Bryan and I take my job as a stay-at-home-mom very seriously. We always have. When we were pregnant with our first born, we'd talked about preschool as if it were a possibility but never a certainty. And if he went to preschool, it would surly only be for one year. What could they teach him at preschool that I couldn't teach him at home? And teaching the kids is totally my job. Kindergarten through 12th grade? Well, that's mandated by the government, so off to school they'd go! (And, frankly, I would home school if Bryan would let me... But then we'd need a dozen other posts about my previous life dealing with serious separation anxiety - mine, not theirs.)
Then Zach hit age 4 and all of his uber-cool older cousins were starting school. And every show on PBS was about going back to school. Naturally, Zach started asking when he would go to school. "Kindergarten is in two years, Dear." But he kept asking. Since he had such a serious desire to go to school, we enrolled him in preschool the following January. He went for 1 1/2 years. It was such a wonderful experience for our entire family.
Enter Luke... He has been asking to go to school since he was two! Our first immediate reward when Zach started preschool was that he learned how to socialize and work with other children his own age. This is the area where Luke struggles. He is very friendly and outgoing, but sharing is not to his liking, and shoving sometimes is. I find myself actually avoiding play environments with kids his own age because the little friend usually ends up crying... We plan to hold him back in school, so he won't start kindergarten till after his 6th birthday. That's THREE YEARS from now. We'd planned to put him in preschool for 1 1/2 years (just like Zach), but now I'm weighing our options... One thing preschool can give him that I cannot is a bunch of 3 year olds to socialize with. Why wait till he's 4 1/2 to learn how to get along with kids his age?

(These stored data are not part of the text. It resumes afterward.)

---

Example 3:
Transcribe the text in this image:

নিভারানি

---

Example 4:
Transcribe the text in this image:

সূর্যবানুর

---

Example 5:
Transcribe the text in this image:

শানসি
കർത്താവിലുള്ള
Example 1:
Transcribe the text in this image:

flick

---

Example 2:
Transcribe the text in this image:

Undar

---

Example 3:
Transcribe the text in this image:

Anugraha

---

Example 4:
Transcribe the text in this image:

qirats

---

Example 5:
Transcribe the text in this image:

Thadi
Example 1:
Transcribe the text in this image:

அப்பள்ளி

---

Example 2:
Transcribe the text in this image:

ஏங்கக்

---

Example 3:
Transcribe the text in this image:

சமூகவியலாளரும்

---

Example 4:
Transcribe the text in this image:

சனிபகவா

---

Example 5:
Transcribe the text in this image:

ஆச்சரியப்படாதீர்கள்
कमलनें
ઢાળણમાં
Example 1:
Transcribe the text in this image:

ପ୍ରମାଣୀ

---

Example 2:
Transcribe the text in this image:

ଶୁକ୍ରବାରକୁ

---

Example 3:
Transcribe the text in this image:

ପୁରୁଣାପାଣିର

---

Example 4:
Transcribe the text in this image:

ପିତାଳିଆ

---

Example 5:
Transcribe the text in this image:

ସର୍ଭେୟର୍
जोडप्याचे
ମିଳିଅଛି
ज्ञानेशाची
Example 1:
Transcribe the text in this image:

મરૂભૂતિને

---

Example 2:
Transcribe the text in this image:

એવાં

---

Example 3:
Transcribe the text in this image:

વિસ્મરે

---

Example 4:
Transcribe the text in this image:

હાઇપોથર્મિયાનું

On the flip side, I wonder if I'm over reacting. Am I expecting too much out of a 3 year old? Will I regret giving up two mornings a week - those last precious mornings that the boys and I have together before Zach is REQUIRED to go to school all day next fall (1st grade)?

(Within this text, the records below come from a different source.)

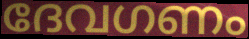
ദേവഗണം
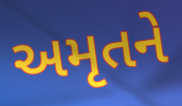
અમૃતને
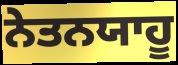
ਨੇਤਨਯਾਹੂ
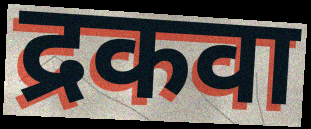
द्रकवा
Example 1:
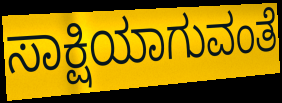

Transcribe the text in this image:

ಸಾಕ್ಷಿಯಾಗುವಂತೆ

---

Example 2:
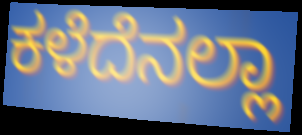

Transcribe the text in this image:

ಕಳೆದೆನಲ್ಲಾ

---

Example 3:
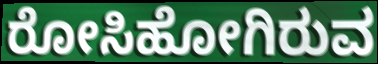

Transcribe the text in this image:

ರೋಸಿಹೋಗಿರುವ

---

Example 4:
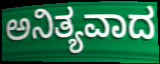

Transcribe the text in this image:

ಅನಿತ್ಯವಾದ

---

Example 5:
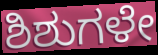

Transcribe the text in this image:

ಶಿಶುಗಳೇ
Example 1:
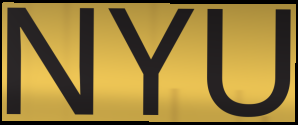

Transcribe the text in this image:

NYU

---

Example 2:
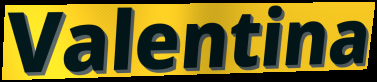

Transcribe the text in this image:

Valentina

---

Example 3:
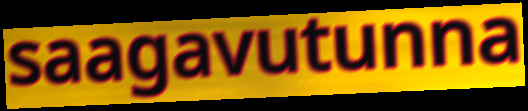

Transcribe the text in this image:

saagavutunna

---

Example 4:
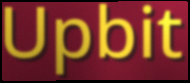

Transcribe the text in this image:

Upbit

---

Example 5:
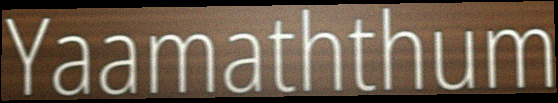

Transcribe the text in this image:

Yaamaththum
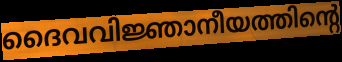
ദൈവവിജ്ഞാനീയത്തിന്റെ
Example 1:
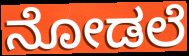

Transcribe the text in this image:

ನೋಡಲೆ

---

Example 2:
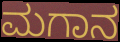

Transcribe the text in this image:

ಮಗಾನ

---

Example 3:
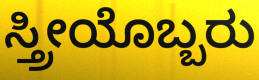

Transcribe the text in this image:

ಸ್ತ್ರೀಯೊಬ್ಬರು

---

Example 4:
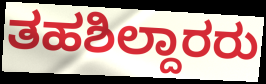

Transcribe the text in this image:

ತಹಶಿಲ್ದಾರರು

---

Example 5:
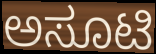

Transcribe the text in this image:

ಅಸೂಟಿ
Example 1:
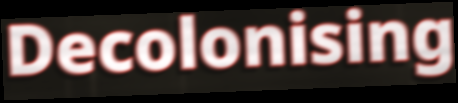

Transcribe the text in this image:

Decolonising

Luke always does well in Sunday school, etc... It's just those playdates at the park, when he and another child are running wild on a play structure and then Luke comes running up, unprovoked, and shoves his friend down. Crying ensues, the other mother goes to comfort her sweet child, I am embarrassed, Luke apologizes, goes into time out, and it all starts over again after he gets out of time out. I keep thinking of preschool the way I thought of Apollo's dog training... As if Luke is going off to some class to learn how to behave. Have I fallen off my rocker?